TUC Women’s Conference: Speaking out about schools

Posted in Janine's blog on ,

These last few days, I’ve been at TUC Women’s Conference in Eastbourne. There was no internet access, so no session-by-session blogging by yours truly – unlike at last year’s TUC Congress.

Now I’m back, you’ll be getting some chunks of reporting, in random order. First off, education …

The Musicians Union proposed a resolution about the importance of music in education. Hear hear. My son Alex used to get violin lessons at his primary school, which he loved, and which gave the lie to the prejudiced view of a failing inner-city school in a cultural desert. But they were lunchtime lessons, and when the teacher left, the lessons stopped.

The motion also contained a sentence objecting to the increased involvement of business in the running of schools, which was my cue to get up and speak my mind about the Education White Paper. Here’s what I said …

I want to add my voice to the large sections of the labour movement who are objecting to the White Paper.

In allowing more control by businesses and religious organisations, it is taking further forward the principles that drive the policy of Academies.

It will see more schools like the one in Gateshead, run by the Vardy Foundation, set up by dodgy car dealer and religious fanatic Peter Vardy. He also tried to get his hands on a school in Doncaster, but a superb campaign by the local NUT in conjunction with the community put a stop to that. In Vardy’s schools, creationism is taught alongside evolution as an equally valid explanation of the history of human society; pupils are given personal-issue Bibles and subjected to spot checks to make sure they are carrying it; and Harry Potter books are banned form the school library because they promote Satanism. (You see, kids, I managed to mention Harry Potter in a Conference speech.)

I live in Hackney, where we are getting five Academies. The first, Mossbourne, is already open and is my local school. It has a 60% quota for local kids, and many of us suspect that they deliberately keep down the number of working-class children in order to keep the exam results up.

When community organisations – such as our Tenants’ & Residents’ Association – put this allegation to Mossbourne Academy, the school refused to respond. Why? Because it is not accountable to the local community.

The government says that it is giving parents choice. Well I’m a parent, and no-one asked me whether I want choice. I don’t want choice – I want a guaranteed place at a good-quality local school for my three sons.

In the nineteenth century, before the labour movement won its great victory of free state education, who did working-class children have to rely on for a meagre schooling? Charities, philanthropists, churches, employers. Exactly the same groups that Tony Blair and Ruth Kelly want to hand over control of our schools to now.

So Tony and Ruth – Don’t tell us you are modernising education, when you are actually turning the clock back by over 100 years.

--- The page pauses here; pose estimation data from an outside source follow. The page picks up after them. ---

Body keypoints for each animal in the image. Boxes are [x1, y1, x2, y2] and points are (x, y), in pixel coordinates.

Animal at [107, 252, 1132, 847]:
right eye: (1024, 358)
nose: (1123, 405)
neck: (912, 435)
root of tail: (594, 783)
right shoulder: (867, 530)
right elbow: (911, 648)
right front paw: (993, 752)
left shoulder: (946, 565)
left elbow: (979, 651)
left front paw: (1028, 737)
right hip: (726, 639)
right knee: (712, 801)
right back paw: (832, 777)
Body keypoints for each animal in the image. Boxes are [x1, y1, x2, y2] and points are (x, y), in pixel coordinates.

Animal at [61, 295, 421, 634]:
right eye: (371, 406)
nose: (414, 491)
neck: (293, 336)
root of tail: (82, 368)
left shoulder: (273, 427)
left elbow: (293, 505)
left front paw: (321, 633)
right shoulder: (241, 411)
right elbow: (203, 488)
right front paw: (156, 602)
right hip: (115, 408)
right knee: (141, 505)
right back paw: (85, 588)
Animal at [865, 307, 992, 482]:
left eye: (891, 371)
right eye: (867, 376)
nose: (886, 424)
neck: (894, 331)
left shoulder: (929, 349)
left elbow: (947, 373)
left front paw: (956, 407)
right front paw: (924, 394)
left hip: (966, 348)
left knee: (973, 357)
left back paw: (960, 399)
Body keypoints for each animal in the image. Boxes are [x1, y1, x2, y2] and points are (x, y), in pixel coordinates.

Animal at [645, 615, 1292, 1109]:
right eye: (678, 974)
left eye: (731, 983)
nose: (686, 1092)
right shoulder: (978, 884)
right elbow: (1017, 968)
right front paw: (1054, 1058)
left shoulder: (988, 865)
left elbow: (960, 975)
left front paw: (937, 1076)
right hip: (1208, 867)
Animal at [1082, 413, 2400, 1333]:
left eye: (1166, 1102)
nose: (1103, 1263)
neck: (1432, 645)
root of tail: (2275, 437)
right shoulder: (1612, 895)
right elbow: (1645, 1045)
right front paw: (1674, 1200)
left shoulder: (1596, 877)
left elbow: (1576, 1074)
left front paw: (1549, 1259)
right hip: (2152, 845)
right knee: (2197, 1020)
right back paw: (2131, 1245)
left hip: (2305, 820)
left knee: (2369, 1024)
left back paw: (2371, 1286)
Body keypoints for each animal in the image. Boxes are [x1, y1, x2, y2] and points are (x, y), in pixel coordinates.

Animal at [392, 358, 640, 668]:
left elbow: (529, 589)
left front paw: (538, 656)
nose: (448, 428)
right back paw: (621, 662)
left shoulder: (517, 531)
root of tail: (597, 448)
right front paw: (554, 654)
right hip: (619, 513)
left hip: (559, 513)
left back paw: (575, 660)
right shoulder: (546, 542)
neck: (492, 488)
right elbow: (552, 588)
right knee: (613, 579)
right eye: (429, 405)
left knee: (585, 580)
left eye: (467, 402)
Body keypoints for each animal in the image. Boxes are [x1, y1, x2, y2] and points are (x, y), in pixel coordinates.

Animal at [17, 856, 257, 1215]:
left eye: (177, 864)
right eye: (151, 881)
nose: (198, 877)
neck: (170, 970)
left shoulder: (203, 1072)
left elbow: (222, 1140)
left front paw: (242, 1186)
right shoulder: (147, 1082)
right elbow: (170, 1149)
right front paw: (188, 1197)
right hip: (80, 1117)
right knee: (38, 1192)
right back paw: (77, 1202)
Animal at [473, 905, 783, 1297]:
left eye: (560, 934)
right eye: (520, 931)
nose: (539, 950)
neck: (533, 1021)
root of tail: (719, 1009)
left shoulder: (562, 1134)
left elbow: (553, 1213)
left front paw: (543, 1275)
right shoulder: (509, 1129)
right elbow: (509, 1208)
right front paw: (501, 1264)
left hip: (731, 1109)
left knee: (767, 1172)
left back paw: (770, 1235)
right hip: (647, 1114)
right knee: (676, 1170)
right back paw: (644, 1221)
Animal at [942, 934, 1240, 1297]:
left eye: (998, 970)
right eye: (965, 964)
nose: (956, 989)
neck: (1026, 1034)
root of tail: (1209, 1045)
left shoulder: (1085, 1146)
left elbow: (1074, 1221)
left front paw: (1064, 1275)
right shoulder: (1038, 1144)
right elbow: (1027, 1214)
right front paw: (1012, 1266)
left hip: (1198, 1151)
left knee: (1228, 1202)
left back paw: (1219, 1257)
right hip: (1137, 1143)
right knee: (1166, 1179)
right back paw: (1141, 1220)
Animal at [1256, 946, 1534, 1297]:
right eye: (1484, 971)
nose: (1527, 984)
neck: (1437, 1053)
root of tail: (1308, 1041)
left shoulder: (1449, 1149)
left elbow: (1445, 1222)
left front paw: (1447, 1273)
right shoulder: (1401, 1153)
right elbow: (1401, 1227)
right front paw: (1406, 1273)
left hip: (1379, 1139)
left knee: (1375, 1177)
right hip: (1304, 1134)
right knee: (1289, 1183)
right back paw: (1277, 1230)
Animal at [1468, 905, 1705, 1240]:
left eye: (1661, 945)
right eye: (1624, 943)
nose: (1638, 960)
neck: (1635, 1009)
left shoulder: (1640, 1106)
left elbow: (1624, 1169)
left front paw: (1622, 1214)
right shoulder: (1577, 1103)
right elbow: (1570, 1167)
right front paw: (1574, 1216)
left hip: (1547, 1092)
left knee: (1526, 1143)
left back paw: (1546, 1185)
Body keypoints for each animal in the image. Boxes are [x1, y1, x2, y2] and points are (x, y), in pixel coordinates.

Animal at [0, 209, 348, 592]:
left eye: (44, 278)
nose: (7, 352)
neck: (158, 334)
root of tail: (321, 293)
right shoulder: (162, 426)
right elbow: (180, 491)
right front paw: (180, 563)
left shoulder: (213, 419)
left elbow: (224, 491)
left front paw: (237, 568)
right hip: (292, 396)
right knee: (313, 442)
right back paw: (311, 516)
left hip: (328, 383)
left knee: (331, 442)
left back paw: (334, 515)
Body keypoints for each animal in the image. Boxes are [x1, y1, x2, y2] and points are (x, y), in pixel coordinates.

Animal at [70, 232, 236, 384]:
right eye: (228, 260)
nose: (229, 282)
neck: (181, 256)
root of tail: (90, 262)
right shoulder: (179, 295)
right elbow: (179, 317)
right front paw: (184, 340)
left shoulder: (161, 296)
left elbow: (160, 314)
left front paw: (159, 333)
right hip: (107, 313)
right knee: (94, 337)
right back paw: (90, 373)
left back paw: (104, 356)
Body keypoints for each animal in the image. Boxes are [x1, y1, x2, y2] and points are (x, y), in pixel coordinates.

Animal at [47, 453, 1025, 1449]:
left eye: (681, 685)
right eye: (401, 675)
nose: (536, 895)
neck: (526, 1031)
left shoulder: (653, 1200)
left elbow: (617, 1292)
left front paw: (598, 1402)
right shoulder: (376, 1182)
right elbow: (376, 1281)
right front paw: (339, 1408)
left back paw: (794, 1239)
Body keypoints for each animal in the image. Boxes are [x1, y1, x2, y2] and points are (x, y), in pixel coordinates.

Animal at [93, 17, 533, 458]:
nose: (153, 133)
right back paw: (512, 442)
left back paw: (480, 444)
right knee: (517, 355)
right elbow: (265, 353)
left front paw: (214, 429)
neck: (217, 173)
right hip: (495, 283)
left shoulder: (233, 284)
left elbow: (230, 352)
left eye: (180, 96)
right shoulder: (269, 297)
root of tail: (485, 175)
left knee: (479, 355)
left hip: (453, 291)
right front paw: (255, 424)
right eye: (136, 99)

I was in the first generation of youngsters who did not have to sit the 11-plus. We should not stand for a return to selection, privilege and the humiliation of working-class children.

This White Paper spells the death of comprehensive education. We must fight it.

After the Conference session, I went back to my hotel room, switched on the news, and heard that various softy ‘rebels’ (including Estelle Morris and Angela Eagle) will now back the White Paper. With ‘rebels’ like that, who needs loyalists?